The splintering of the wood made him suppose, for an instant, that he was breaking his own fingers into kindling, and the idea made him queasy. He flourished his hands to see whether they were still in working order. Reassured, he raked the scattered metacarpi and phalanges into a nest and dropped a match on them.

The frog squatted in a milky pool at the bottom of the mug, staring up with one glassy eye. Mr Malgas spooned instant-coffee granules over it and scalded it with boiling water. It didn’t bat an eyelid.

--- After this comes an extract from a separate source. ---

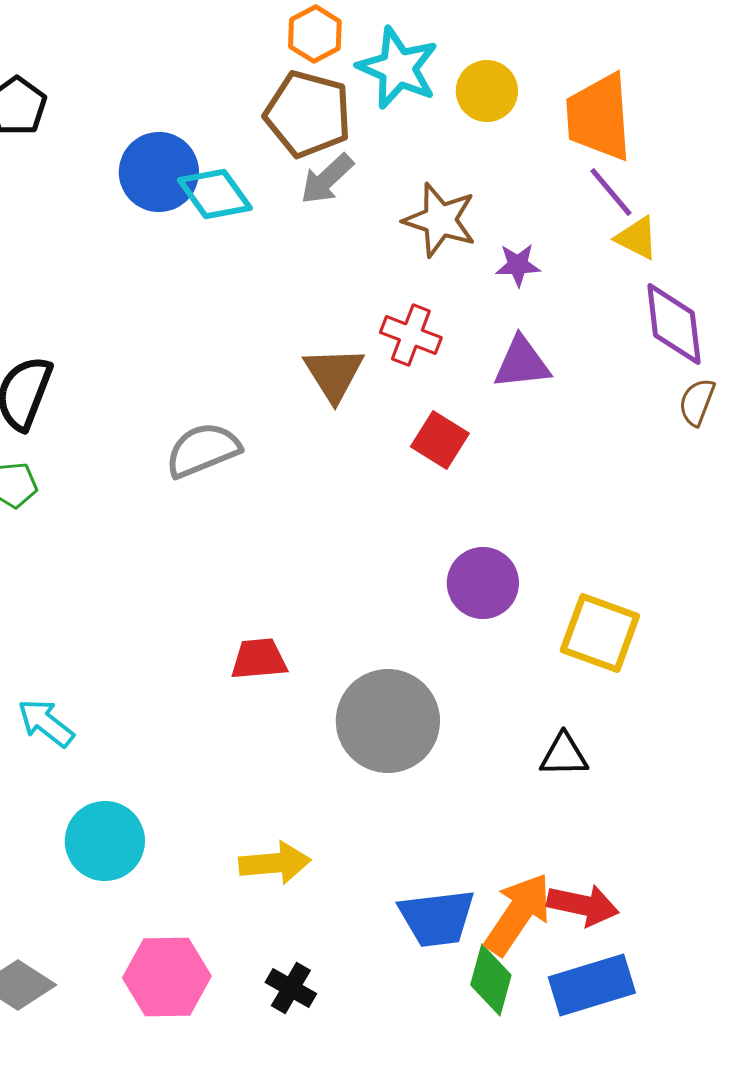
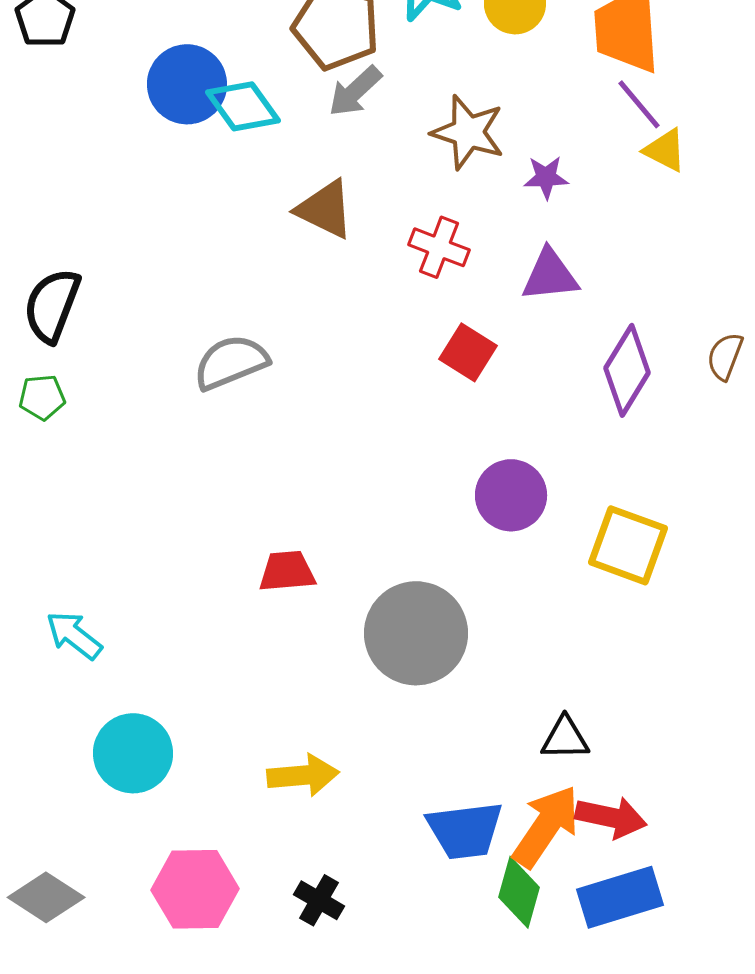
purple diamond: (674, 324) -> (627, 370), moved, turned 38
brown triangle: (334, 374) -> (325, 209), moved, turned -32
brown semicircle: (697, 402) -> (725, 356), moved
black triangle: (564, 755) -> (565, 738), moved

The frog-mug had been bought at a sale of factory rejects, and for that reason it was Mrs Malgas’s favourite, warts and all. Mr Malgas thought it was in bad taste. He stirred the coffee, scraping the frog on the murky bottom maliciously with the spoon. He fished the teabag out of his own mug, which was chocolate-brown and had I♥ DIY printed on it in biscuit. He thought this one was gimmicky too, but it had been a Father’s Day present from his spouse and he used it out of a sense of duty. He squashed the bag flat against the spoon with his thumb to extract the essence of the flavour and dropped it in the bin next to the stove. He jammed one forefinger through the thick ears of both mugs, scooped up three buttermilk rusks — one for the Mrs and two for himself — and switched off the kitchen light with his elbow.

In the darkness, in the doorway, an unaccustomed smell prickled his nostrils. Drums boomed. A burning shack caved in, predictably, in the back of his mind. He sniffed, filtering the intruder from the haze of home cooking and pine-scented air-freshener.

Wood-smoke.

“Sigh!”

He put everything down again and wiped a porthole in the misted

glass of the window above the sink. Nieuwenhuizen’s fire waved its small hands in the far corner of the plot next door. An intimate relationship between the flames and his own palm circling on the glass came unbidden into Mr Malgas’s mind and caused a shameful pang in his chest.“Mrs!”

She recognized the tone: summonsing. It was the one he used when he wanted her to drop what she was doing and hasten into his presence, when he needed her to bear witness to one of his trivial observations. What could it be this time? A rusk with a human profile? Something beastly in the milk? A bubble on the end of the tap? A cobweb? A stick-insect on the outside of the glass?“ Mrs!”

There was a note of urgency in his voice. Perhaps he’d snagged his pullover on something? But as usual she mumbled, “Ja.”

“Come here a second.”

“Coming.” An actress Mrs had seen before playing a victim in a human drama looked at her through the bottom of a mixing-bowl and assured her that it was clean. Mrs rose resentfully and went to the kitchen.

Mr enlarged the porthole in the windowpane with a dishcloth and she peered through it.

The flames wavered.

“What did I tell you?” she said knowingly. “It was an omen. Where there’s smoke there’s fire.” Then, baffled by his apprehensive silence, she went on in a stage whimper, “Shall I call the fire brigade?”